### WHAT THE TASK ASKS
Copy out the thread titled "Are my babies being fed?" from "Okay, so Adrian" to "at this point.", swapping "cage" for "enclosure".

** SELECTED EXCERPT follows **

# Are my babies being fed?



## EmpireStateAru (Sep 18, 2011)

Okay, so Adrian and Jayden had eggs and they hatched and they've seemed fine...

but I had to clean their cage out --it was getting really poopy-- and so had to put their babies back in the nest so I could take out the grate. I've heard/read that human contact with babies can lead to parents to stop feeding them. I've seen them feed one of the babies but the other one sits and peeps at the parents...I'm not sure if it's really hungry or if it's just not wanting to wait its turn or what...but from what I've read they should be getting ready to start being weaned. I'm just not sure what to do at this point.


----------



## Jay3 (May 4, 2008)

Handling the young ones does not stop the parents from feeding them. That is an old wives tale. If the parents aren't feeding, it has nothing to do with you touching them. Check their crops to see if they are being fed. How old are these young ones?


----------



## EmpireStateAru (Sep 18, 2011)

They're around two weeks old, I think. They're very feathered out and they can get out of the nest on their own


----------



## Jay3 (May 4, 2008)

If you leave a small crock of seed, and one of water, they will wean sooner, as they will watch the parents eat, and learn from them. If they are being fed, their crops should feel like it. If you have had no problem thus far, then I wouldn't worry. I think you are just worried because you believed that handling them would make the parents stop feeding them. That just isn't true. Do you have a pic? I love babies.


----------



## EmpireStateAru (Sep 18, 2011)

I don't have pictures at the moment because my phone has no camera on it, but I'm planning to dig out my dad's camera and take some pictures soon


----------



## Jay3 (May 4, 2008)

That's great. They are probably fine, and you're worrying for nothing. Let us know how it goes.


----------

** End of SELECTED EXCERPT **
** ENTRIES SUPPLIED follows **

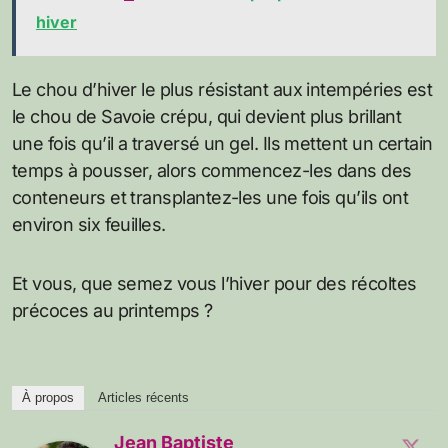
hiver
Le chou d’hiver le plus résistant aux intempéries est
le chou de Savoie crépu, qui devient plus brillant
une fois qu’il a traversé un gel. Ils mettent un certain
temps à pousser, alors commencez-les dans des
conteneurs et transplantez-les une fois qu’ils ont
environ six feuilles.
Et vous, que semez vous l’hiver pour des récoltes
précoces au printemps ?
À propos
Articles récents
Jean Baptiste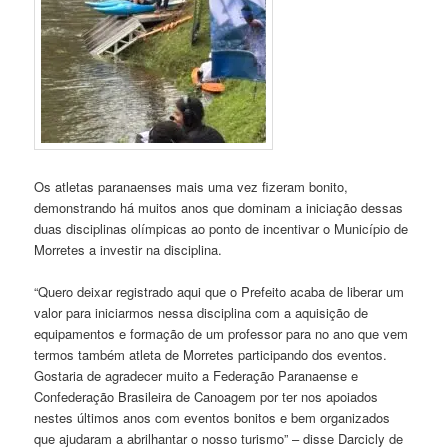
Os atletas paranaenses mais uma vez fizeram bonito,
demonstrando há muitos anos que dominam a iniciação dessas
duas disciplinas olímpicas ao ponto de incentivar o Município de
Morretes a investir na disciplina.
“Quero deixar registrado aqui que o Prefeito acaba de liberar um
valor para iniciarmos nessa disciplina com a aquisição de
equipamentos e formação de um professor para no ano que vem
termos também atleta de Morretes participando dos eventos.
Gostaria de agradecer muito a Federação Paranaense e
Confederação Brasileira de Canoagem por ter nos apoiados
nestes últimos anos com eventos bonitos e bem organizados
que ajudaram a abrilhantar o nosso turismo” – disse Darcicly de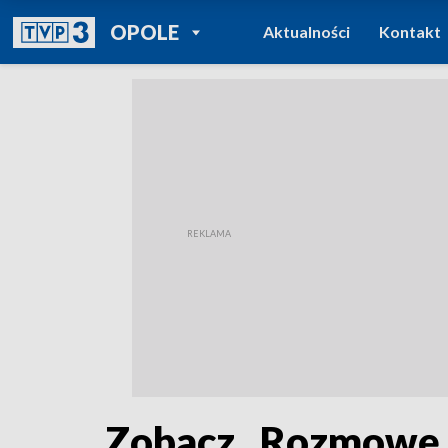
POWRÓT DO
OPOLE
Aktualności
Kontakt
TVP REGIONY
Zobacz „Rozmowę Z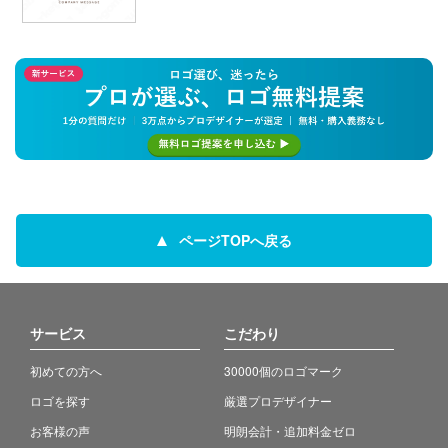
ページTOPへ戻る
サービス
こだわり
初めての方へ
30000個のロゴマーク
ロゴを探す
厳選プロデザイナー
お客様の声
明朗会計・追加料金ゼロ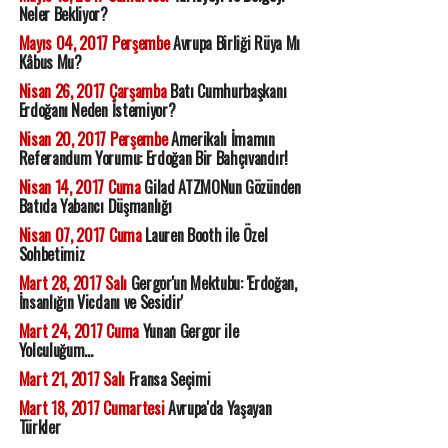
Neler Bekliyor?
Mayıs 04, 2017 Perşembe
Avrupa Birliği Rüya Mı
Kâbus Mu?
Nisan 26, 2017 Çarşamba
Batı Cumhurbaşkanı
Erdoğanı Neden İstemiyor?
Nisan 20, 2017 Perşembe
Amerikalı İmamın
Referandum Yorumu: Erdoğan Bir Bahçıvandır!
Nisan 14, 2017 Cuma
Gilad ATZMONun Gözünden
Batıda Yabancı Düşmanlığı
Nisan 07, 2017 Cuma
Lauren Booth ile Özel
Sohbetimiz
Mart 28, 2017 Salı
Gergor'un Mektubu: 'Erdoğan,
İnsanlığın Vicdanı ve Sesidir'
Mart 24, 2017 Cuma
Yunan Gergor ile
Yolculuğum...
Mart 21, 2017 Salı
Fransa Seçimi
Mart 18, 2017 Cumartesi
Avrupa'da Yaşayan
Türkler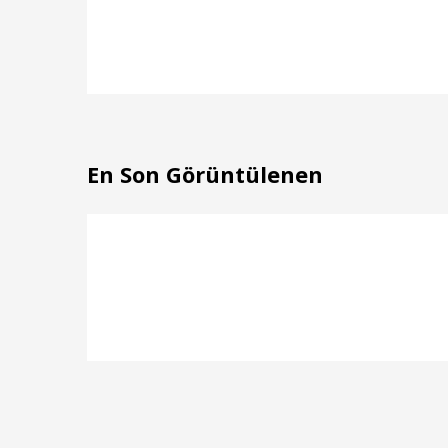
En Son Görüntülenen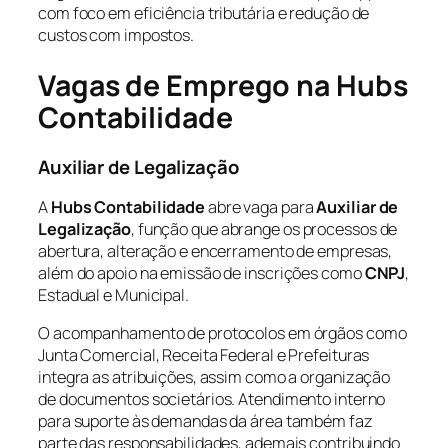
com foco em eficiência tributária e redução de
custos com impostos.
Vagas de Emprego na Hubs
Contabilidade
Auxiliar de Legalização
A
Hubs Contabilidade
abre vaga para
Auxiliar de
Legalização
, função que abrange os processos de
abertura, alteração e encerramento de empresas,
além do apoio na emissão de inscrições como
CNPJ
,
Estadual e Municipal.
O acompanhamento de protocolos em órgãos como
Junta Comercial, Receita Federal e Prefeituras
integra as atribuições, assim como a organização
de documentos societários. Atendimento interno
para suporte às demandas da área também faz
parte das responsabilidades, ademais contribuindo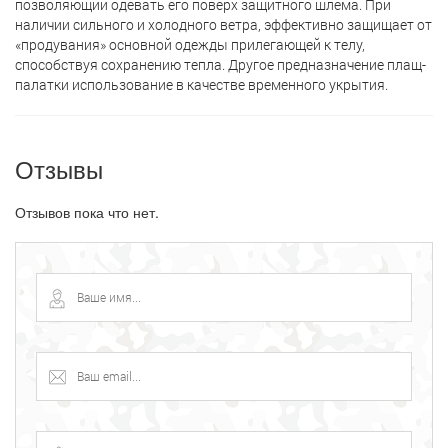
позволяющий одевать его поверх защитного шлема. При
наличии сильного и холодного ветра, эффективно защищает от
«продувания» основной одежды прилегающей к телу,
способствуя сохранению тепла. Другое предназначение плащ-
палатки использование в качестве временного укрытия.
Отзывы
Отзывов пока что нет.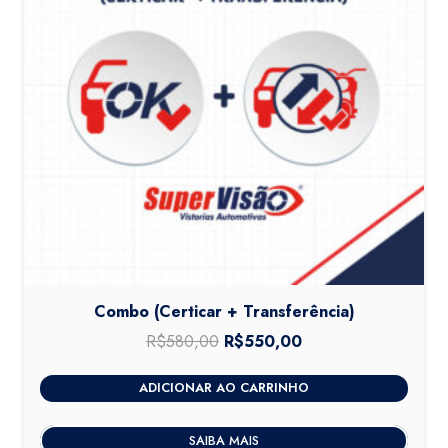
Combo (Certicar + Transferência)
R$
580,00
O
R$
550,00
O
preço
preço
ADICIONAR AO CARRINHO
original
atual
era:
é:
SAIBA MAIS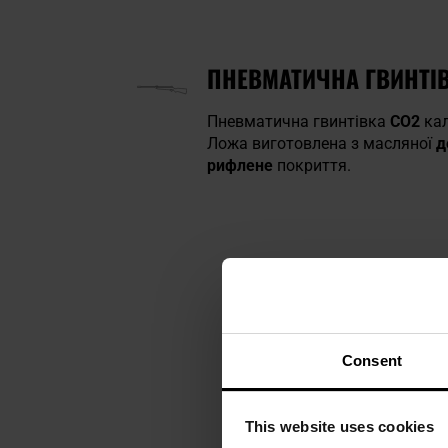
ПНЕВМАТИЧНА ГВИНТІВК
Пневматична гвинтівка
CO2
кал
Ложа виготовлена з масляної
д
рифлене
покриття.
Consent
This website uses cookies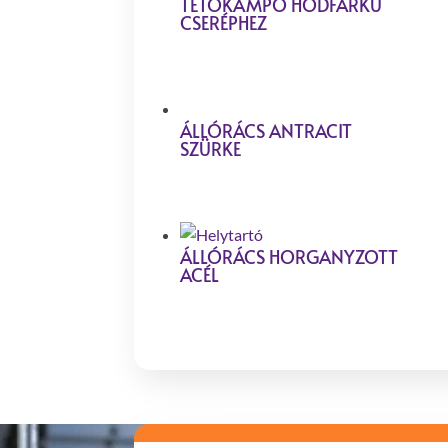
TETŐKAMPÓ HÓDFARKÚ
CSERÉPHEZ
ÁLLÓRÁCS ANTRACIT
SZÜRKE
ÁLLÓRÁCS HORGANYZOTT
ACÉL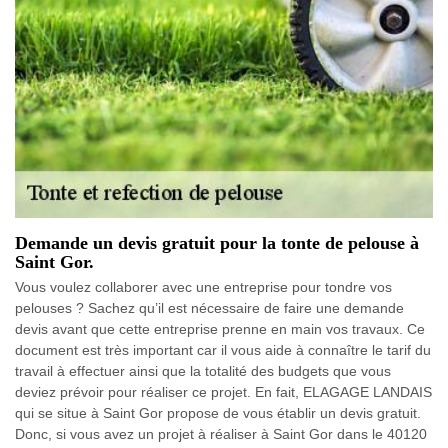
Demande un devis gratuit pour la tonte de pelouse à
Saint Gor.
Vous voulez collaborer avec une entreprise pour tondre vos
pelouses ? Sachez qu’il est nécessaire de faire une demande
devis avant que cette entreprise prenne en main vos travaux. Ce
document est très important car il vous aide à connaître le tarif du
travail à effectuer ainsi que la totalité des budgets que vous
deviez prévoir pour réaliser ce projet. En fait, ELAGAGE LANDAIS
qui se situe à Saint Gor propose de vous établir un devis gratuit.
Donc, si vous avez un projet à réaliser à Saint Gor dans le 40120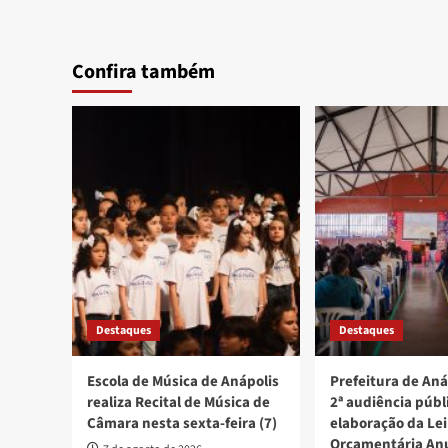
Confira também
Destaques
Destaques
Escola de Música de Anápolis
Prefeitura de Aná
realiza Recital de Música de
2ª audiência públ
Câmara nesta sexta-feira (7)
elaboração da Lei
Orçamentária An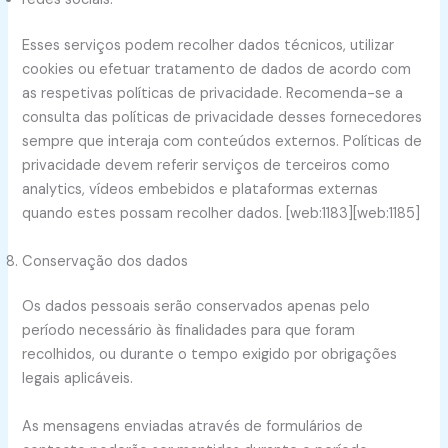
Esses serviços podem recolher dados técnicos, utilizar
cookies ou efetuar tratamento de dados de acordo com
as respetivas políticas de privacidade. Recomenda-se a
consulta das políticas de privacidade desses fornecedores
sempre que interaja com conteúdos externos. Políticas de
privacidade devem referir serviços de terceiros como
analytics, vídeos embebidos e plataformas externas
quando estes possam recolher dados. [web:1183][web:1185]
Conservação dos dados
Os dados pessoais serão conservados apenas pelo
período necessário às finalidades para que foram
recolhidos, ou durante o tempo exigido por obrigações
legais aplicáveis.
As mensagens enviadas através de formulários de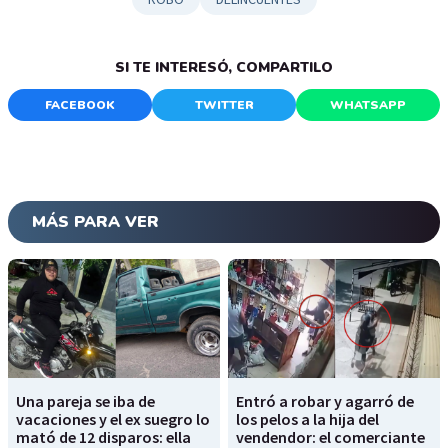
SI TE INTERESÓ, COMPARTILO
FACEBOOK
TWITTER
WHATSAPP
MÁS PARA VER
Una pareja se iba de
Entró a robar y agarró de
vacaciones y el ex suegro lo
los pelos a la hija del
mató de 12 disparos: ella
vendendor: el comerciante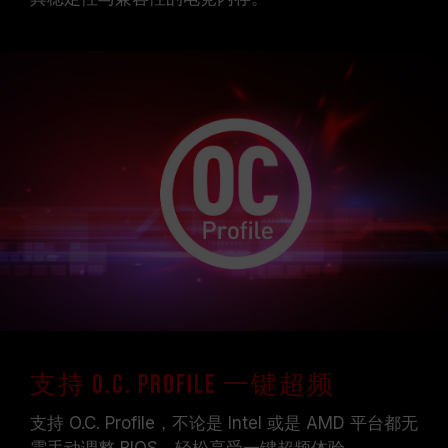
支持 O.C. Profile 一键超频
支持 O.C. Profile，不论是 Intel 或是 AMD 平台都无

** End of ENTRIES SUPPLIED **

### TASK ANSWER
Okay, so Adrian and Jayden had eggs and they hatched and they've seemed fine...

but I had to clean their enclosure out --it was getting really poopy-- and so had to put their babies back in the nest so I could take out the grate. I've heard/read that human contact with babies can lead to parents to stop feeding them. I've seen them feed one of the babies but the other one sits and peeps at the parents...I'm not sure if it's really hungry or if it's just not wanting to wait its turn or what...but from what I've read they should be getting ready to start being weaned. I'm just not sure what to do at this point.